No drugs and not a conspiracy theorist, just very paranoid about personal details. He’s lovely otherwise, but if this continues I’ll have to think about my options.

It would be a shame as he’s very loving and trustworthy. I really don’t want to have to start thinking about moving out but if he carries on with this, my sanity is worth more.

OP posts:
Pinkbonbon · 15/10/2021 13:35

Just bare in mind op there are different signs for different abusers.
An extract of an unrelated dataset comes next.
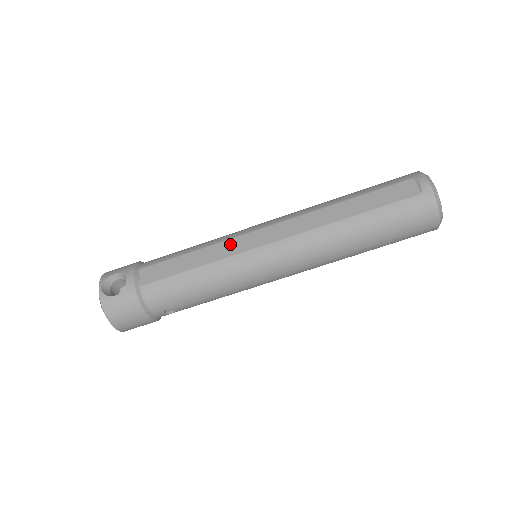
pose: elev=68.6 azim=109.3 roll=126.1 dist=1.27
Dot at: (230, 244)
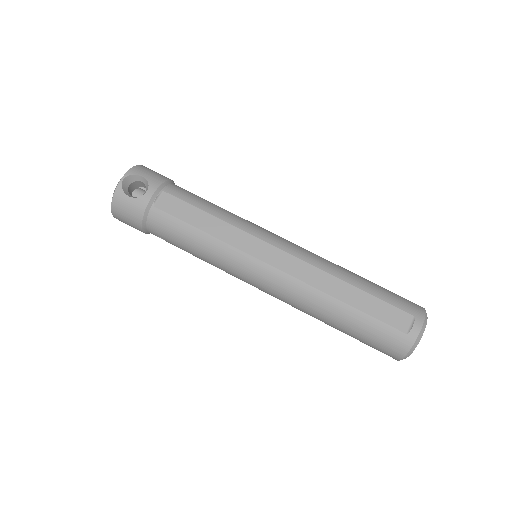
Dot at: (242, 236)
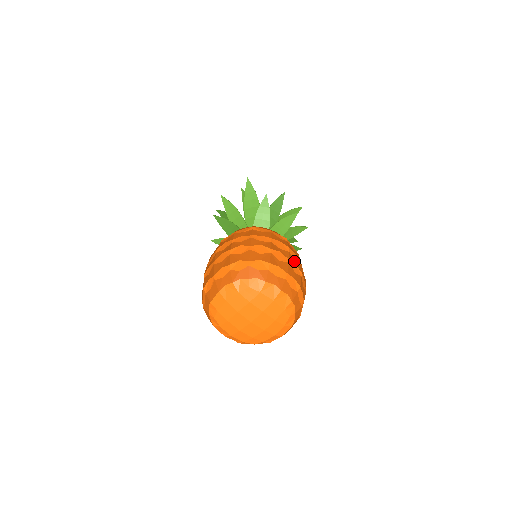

All too often we think 'oh he nothing like the abuser I encountered before so he can't be abusive'. Abuse presents itself in many different ways.

Some covert narcissists for example, may constantly nitpick. Until you are exhausted by it. Where as others may never create arguments but may constantly do shitty things and make you exhaust yourself trying to explain to them why their behaviour is hurtful.

HollowTalk · 15/10/2021 13:38

You've gone from one horrible relationship to another, OP. This guy sounds totally paranoid - what on earth is his reason for not using direct debits? How could your ex hack into his account with only his address? He wouldn't even know his bank account sort code and account number.

If he's trying to blame you for something that went wrong for him, then he's not a good guy.

I bet he's done something himself - entered his password in response to an email "from the bank" etc.

HoardingSamphireSaurus · 15/10/2021 13:38

You are right. It doesn't matter who or what he is, if it has a negative impact on your mental health then you have to put yourself first.

Bluntness100 · 15/10/2021 13:42

Yeah that’s not right and so bloody weird, he sounds like a jealous teen. What does he mean you don’t know everything about him and trying to make out yout ex is some form of criminal computer mastermind.

Honestly I’d respond with “grow the fuck up or pack your shit up and go”

Men like this and women pandering to that shit annoy me. Lay it down for him once and for all.